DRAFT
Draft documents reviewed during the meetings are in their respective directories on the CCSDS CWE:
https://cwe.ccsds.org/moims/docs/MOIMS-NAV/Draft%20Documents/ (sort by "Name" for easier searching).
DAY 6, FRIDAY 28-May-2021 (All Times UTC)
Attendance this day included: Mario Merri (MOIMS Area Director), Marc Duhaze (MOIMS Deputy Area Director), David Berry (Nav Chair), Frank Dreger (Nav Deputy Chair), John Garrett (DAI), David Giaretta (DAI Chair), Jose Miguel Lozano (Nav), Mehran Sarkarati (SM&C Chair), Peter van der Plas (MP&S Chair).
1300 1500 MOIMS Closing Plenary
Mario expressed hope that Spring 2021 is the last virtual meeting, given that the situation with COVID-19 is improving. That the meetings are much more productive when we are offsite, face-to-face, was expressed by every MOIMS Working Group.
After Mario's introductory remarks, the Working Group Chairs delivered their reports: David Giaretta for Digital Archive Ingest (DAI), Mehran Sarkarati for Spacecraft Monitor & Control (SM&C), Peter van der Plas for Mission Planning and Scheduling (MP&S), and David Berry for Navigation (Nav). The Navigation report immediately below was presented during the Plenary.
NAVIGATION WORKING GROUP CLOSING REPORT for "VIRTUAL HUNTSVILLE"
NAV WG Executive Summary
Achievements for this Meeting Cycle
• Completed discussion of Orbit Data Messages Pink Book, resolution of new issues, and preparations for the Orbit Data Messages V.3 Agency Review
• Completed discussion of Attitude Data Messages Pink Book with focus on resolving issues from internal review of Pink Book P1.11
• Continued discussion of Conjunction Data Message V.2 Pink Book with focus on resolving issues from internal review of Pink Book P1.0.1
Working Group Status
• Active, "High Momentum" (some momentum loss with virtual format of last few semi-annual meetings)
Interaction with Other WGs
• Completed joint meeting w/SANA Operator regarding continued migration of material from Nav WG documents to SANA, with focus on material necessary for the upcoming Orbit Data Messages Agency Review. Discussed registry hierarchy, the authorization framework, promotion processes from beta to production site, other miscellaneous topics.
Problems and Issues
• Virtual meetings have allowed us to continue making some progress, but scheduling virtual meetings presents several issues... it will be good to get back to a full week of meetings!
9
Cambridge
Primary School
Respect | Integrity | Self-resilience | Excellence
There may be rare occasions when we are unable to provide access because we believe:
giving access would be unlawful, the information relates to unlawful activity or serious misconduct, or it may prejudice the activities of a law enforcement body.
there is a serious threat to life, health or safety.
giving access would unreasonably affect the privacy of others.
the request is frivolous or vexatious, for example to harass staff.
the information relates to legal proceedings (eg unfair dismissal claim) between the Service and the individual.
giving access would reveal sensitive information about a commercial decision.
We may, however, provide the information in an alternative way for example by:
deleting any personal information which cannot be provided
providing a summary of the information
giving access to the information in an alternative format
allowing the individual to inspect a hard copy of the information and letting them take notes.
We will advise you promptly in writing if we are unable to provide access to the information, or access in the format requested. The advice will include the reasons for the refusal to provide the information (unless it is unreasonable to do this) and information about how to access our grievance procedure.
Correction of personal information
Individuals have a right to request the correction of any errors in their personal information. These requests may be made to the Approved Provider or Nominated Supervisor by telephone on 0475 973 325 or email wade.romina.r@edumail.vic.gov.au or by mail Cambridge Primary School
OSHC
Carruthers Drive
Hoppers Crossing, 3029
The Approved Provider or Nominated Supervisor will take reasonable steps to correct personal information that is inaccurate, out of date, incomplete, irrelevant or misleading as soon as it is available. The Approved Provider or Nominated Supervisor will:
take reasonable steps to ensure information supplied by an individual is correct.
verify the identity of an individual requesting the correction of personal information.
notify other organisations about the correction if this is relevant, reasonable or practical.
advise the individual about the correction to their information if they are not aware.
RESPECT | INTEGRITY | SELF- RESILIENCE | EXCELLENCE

- Task directions
Scan the material above. Copy each line where "alternative" occurs.

- Task response
We may, however, provide the information in an alternative way for example by:
giving access to the information in an alternative format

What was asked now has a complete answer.